Mark Twain wrote those words in 1883 in his travelogue Life on the Mississippi. In my lifetime, my late father, John Hawkins, used Twain's favorite new word frequently in his everyday banter. "Lagniappe." Makes you feel like you know some fun French, even if you don't. "Just a little something extra," my dad used to say, with a wink. "Just because." And the kids in line at the church picnic, waiting for his homemade ice cream, were ever so grateful for his generosity.
Sunday's gospel reading is a lagniappe moment in Jesus' ministry, a story with a wink built in. John arranges his rich gospel collection in such a way that Jesus' first remembered miracle is an entirely unnecessary one: transforming a large batch of everyday water into a vivifying wedding wine. John 2:1-11. No blindness is cured; no leprosy healed. No lame legs are given new traction; no dark demons dethroned. Just some wine. Just because. At a wedding party in a side-road town called Cana, our Lord simply does a heaven-shaped favor for an everyday family throwing a party, lubricating the evening with wine when the supplies run out. It is a lagniappe miracle, a sign pointing to heaven — gratis, for good measure. Furthermore, it turns out the Son of God likes a good party as much as most of us (secretly) do. Who knew?

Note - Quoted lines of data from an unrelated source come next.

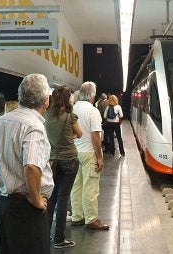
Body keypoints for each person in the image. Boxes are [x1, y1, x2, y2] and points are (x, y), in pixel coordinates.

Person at [0, 73, 54, 254]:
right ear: (45, 100)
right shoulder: (34, 126)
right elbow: (31, 167)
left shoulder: (3, 120)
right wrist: (36, 199)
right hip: (26, 208)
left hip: (4, 205)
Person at [44, 86, 82, 249]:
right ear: (67, 100)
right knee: (63, 199)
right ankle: (59, 239)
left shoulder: (46, 116)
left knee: (51, 198)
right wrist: (71, 135)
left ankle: (46, 236)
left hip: (52, 161)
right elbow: (79, 134)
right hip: (69, 160)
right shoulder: (70, 116)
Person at [70, 81, 109, 230]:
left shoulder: (72, 108)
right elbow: (95, 137)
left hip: (74, 152)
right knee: (90, 187)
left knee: (76, 185)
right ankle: (92, 219)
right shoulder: (93, 111)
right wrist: (99, 157)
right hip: (88, 153)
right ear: (92, 95)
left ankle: (77, 216)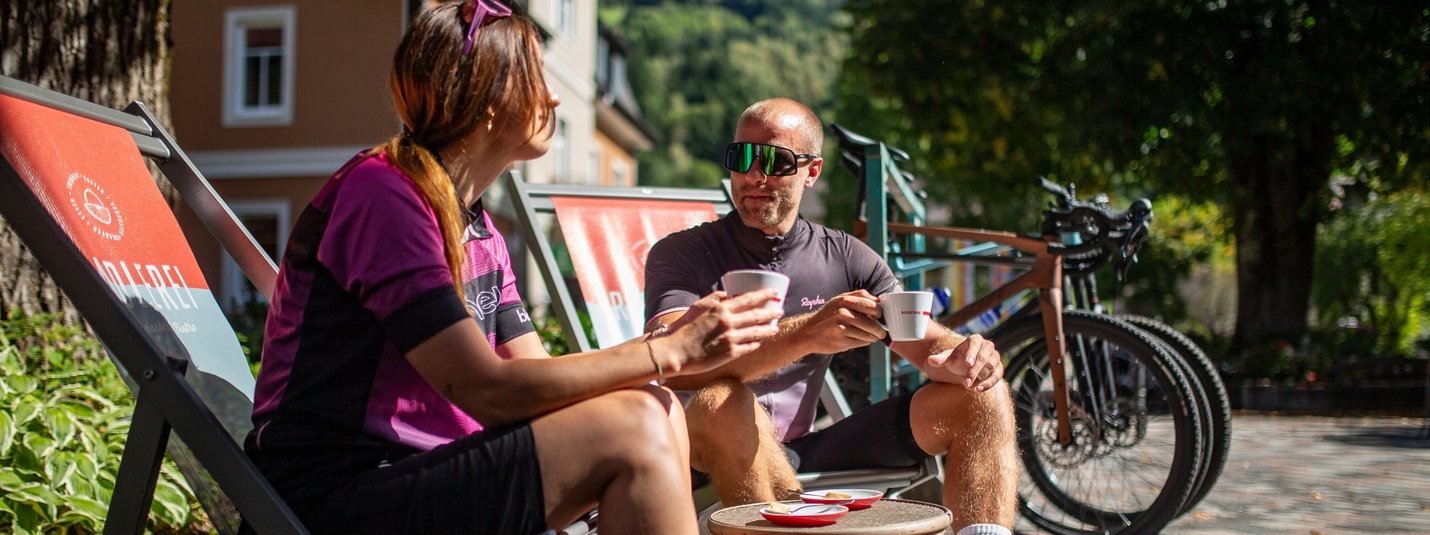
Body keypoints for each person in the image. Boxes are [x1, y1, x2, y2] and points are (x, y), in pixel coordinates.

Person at [245, 3, 780, 534]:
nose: (551, 96)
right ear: (489, 98)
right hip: (337, 493)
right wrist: (667, 351)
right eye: (535, 78)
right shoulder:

What does it suggest about the nature of God the Father that Jesus the Son performs a lagniappe miracle as a sign of heaven's shape? How does a beverage give a fresh taste-test of God's true heart? What does it mean to be a wine-flavored church in this sour-water kind of public season? Where have you noticed the Holy Spirit turning ordinary moments into kingdom encounters in your life? What must we run out of, and then have transformed, before we will trust afresh that we serve a generous God, our lagniappe Lord?